Type out the lines below exactly, pictures excluded.

BEGIN Material for this exercise

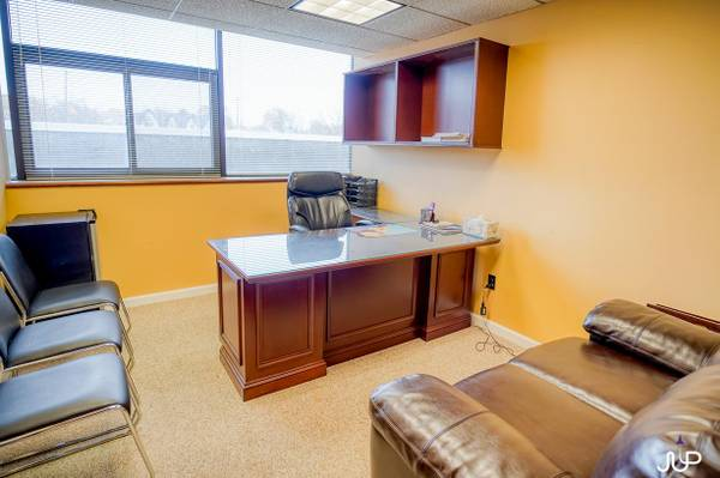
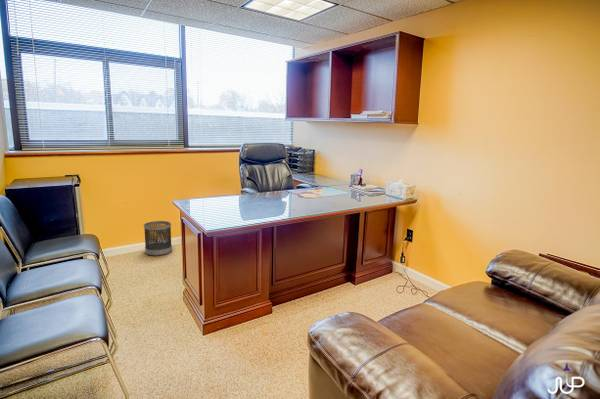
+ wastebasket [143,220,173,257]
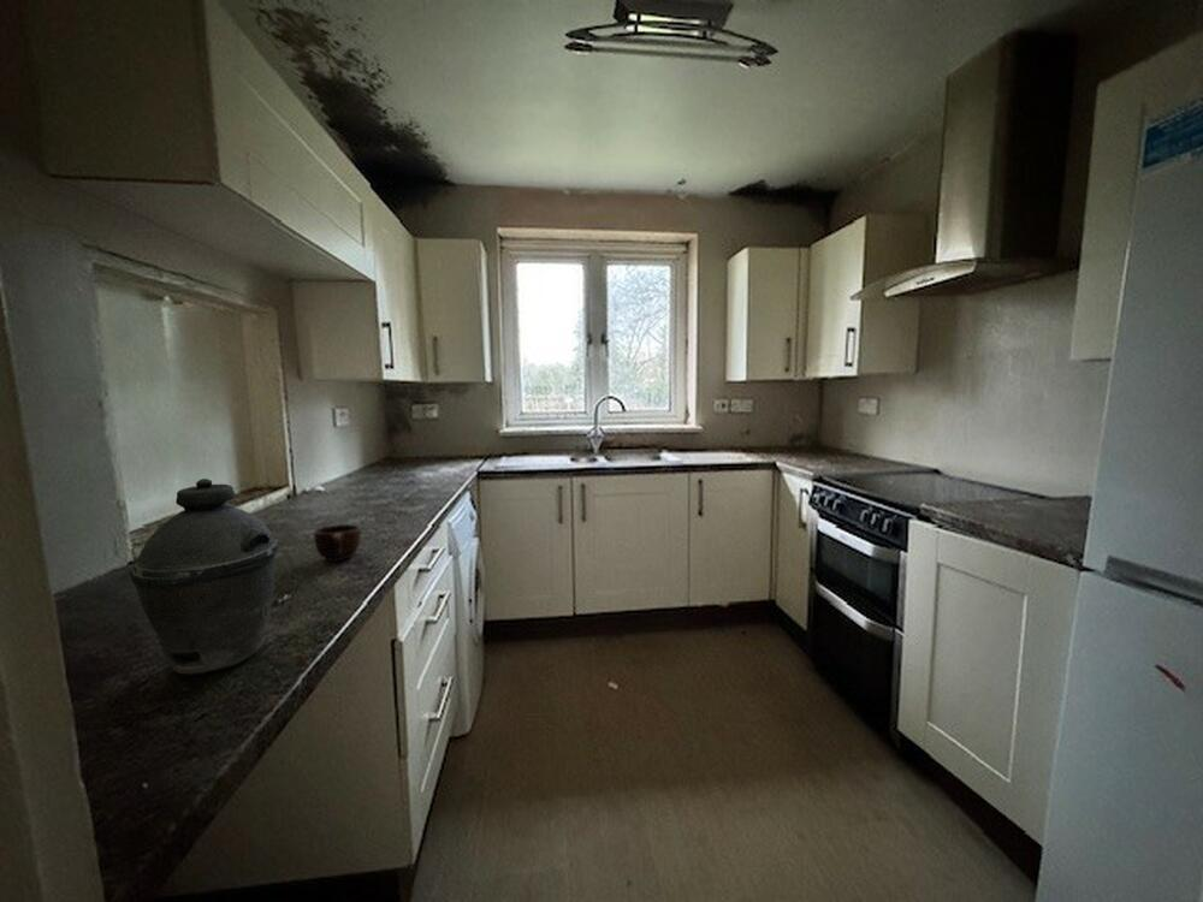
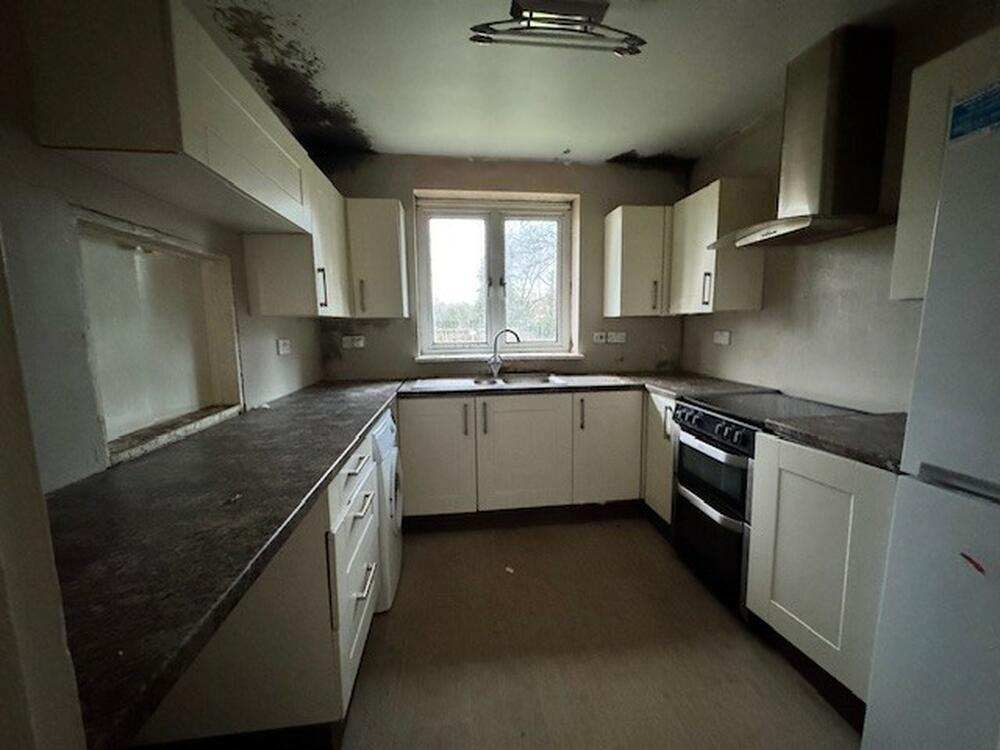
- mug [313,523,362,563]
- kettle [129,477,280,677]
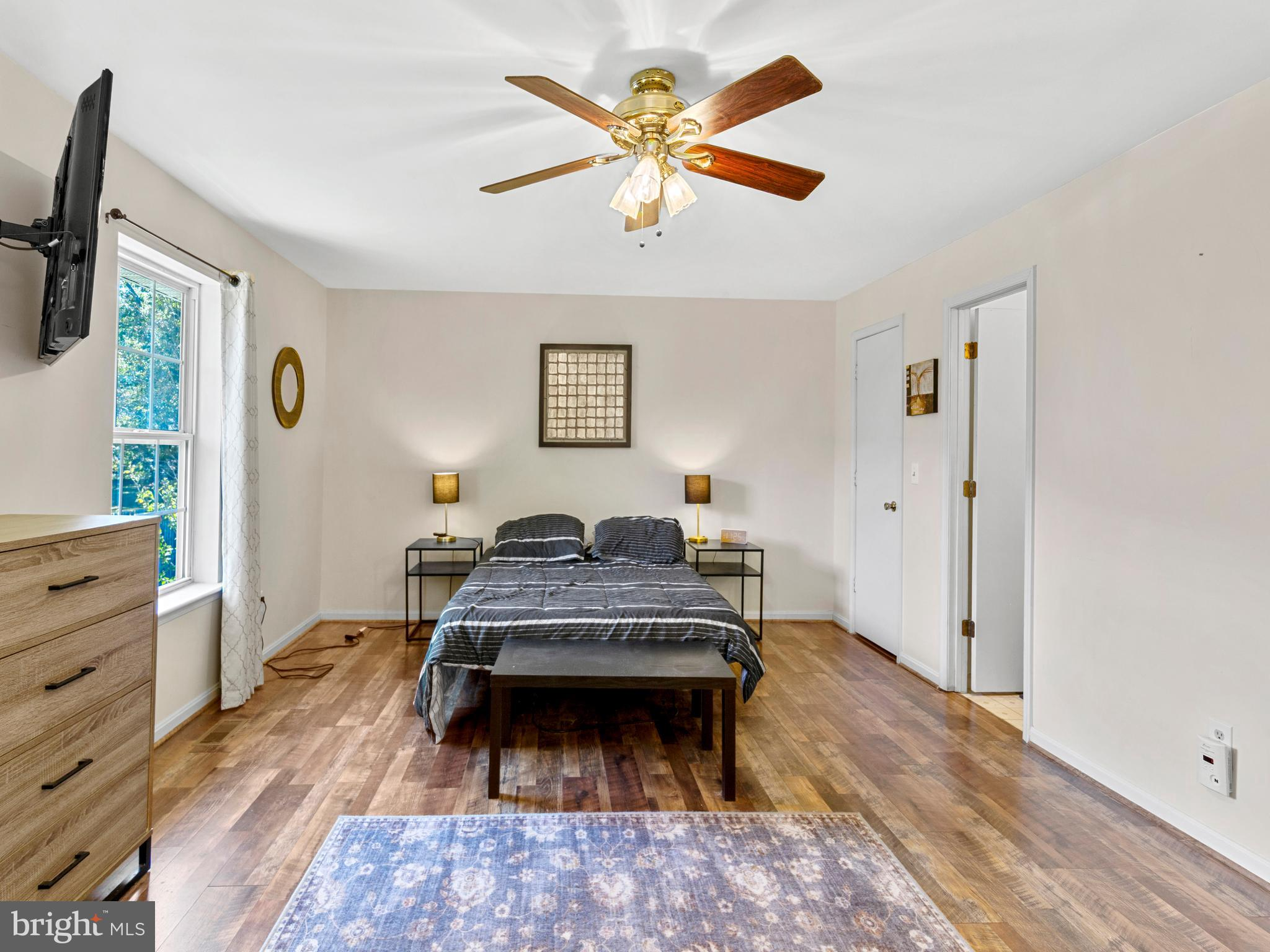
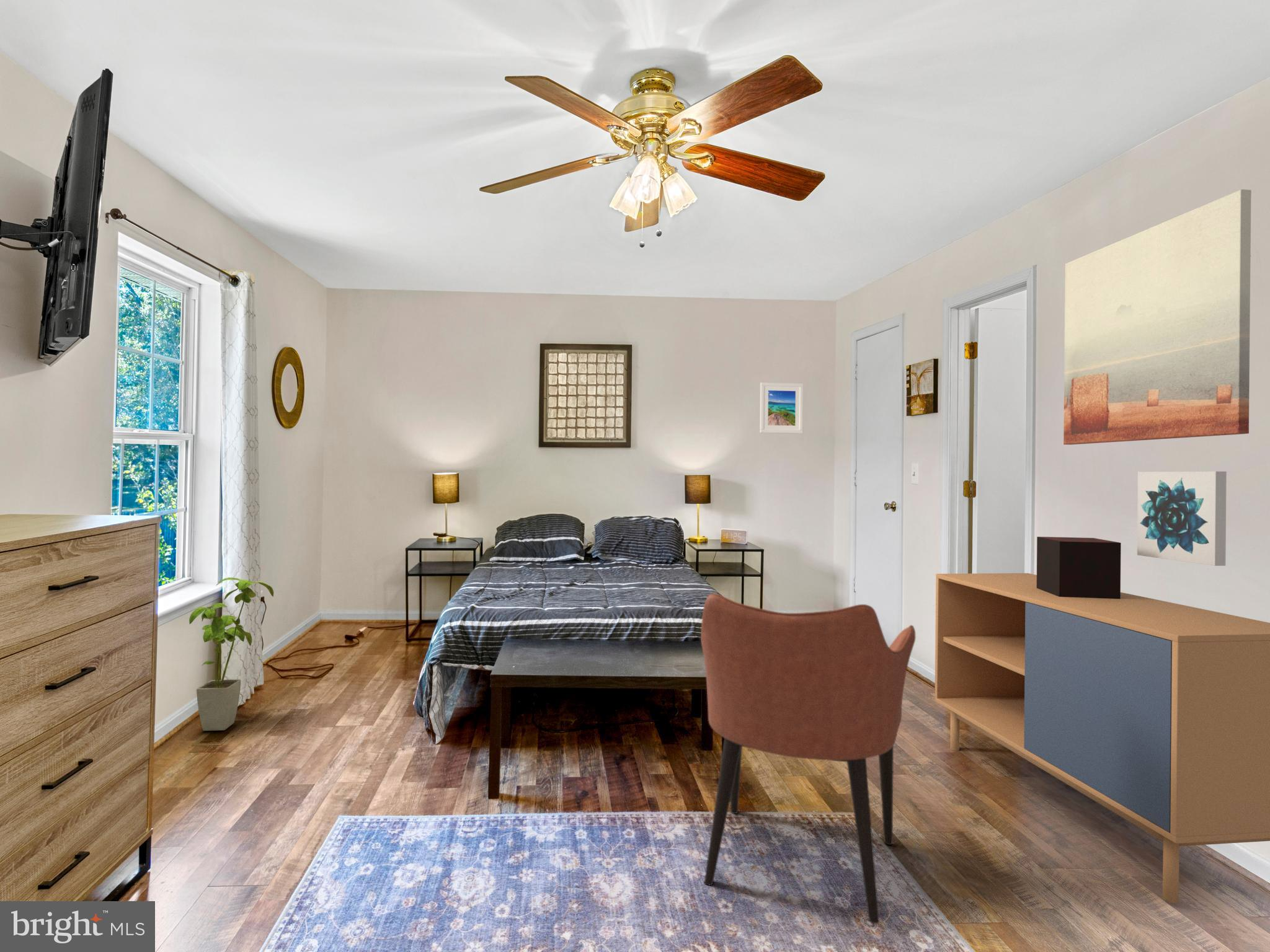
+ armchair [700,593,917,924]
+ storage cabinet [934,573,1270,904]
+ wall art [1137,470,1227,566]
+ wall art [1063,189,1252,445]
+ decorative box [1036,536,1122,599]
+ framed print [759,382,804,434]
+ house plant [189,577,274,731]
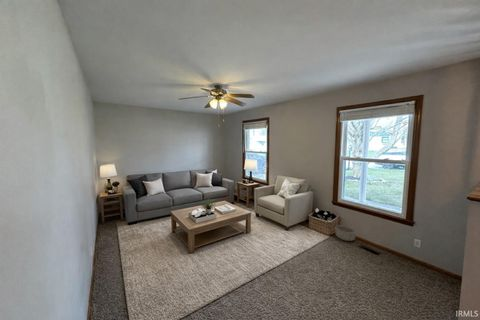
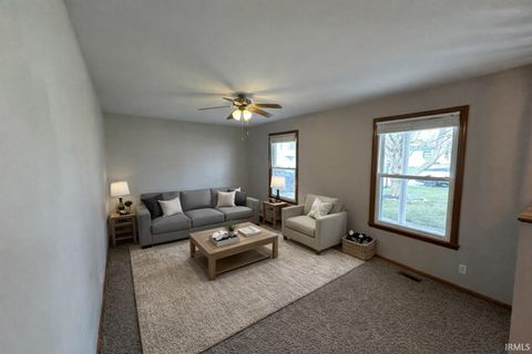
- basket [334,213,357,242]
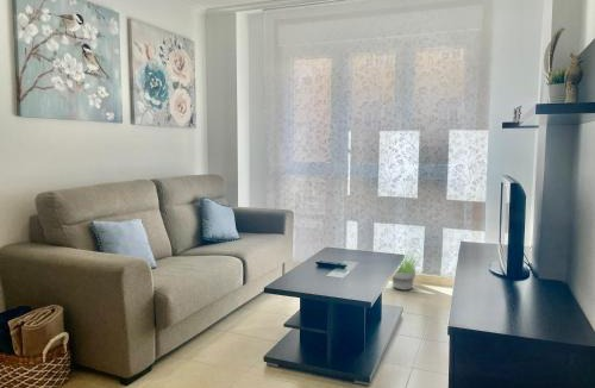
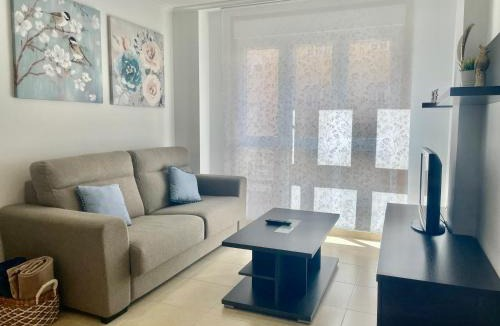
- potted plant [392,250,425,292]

END Material for this exercise

## Task solution
+ wastebasket [143,220,173,257]
- mug [313,523,362,563]
- kettle [129,477,280,677]
+ armchair [700,593,917,924]
+ storage cabinet [934,573,1270,904]
+ wall art [1137,470,1227,566]
+ wall art [1063,189,1252,445]
+ decorative box [1036,536,1122,599]
+ framed print [759,382,804,434]
+ house plant [189,577,274,731]
- basket [334,213,357,242]
- potted plant [392,250,425,292]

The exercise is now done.